Work task:
Copy out the following lines word for word, leaving out the pictures.

Supplied data:
-------------------------
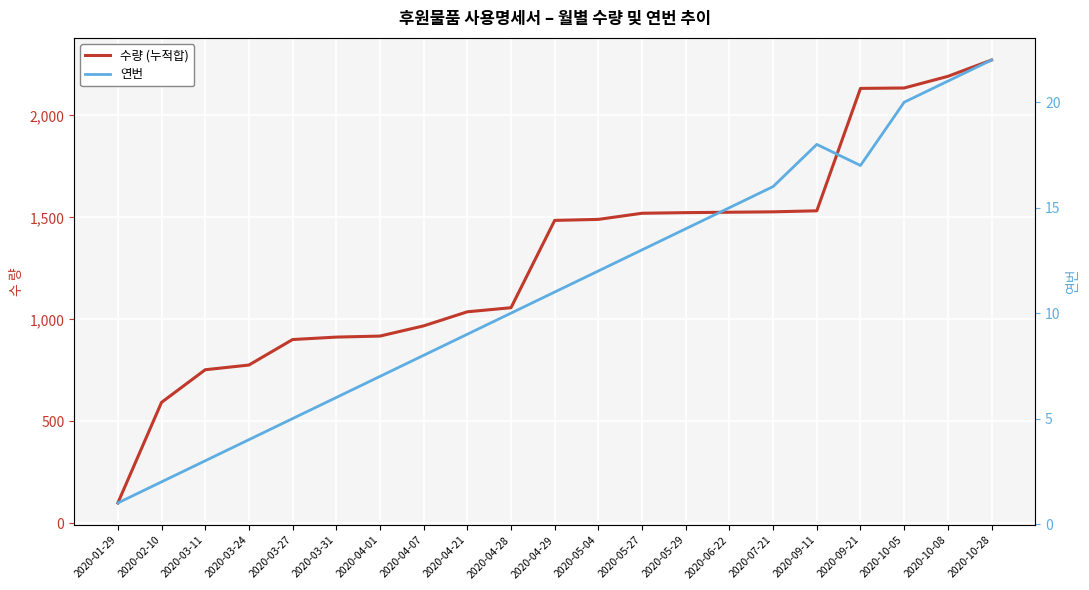

The value of 수량 (누적합) at 2020-04-29 is 1485. True or false?

True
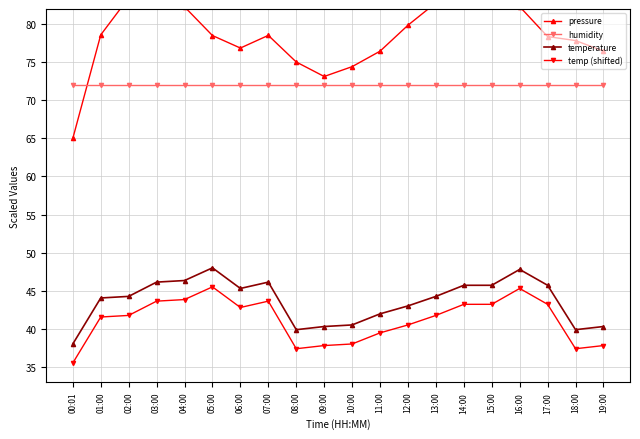

True or false: temp (shifted) has more than 1 interior local peaks.

True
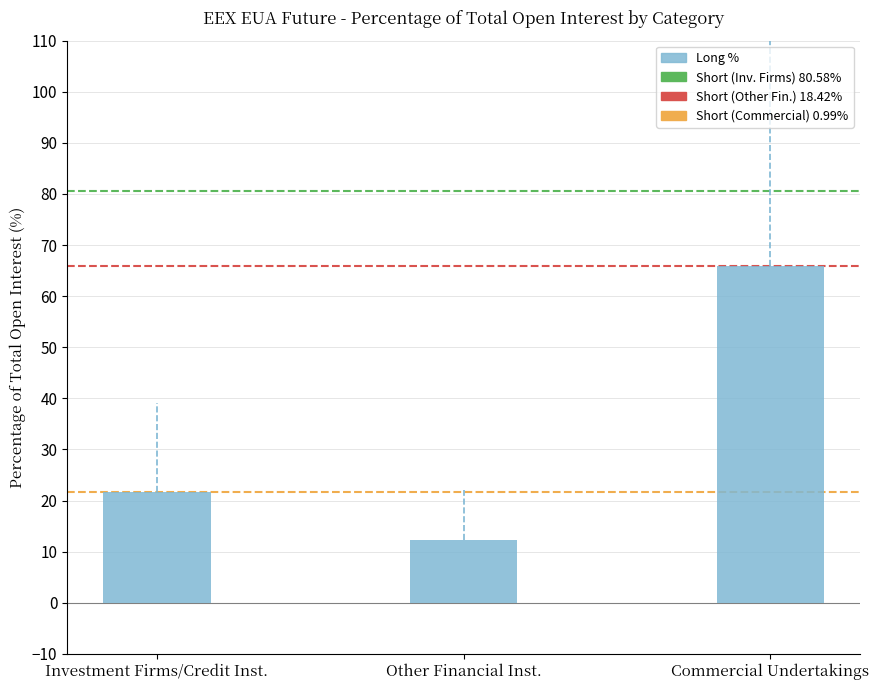

Rank the categories by value from lowest to highest.

Other Financial Inst., Investment Firms/Credit Inst., Commercial Undertakings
-------------------------
Written response:
The value of 수량 (누적합) at 2020-04-29 is 1485. True or false?

True

True or false: temp (shifted) has more than 1 interior local peaks.

True

Rank the categories by value from lowest to highest.

Other Financial Inst., Investment Firms/Credit Inst., Commercial Undertakings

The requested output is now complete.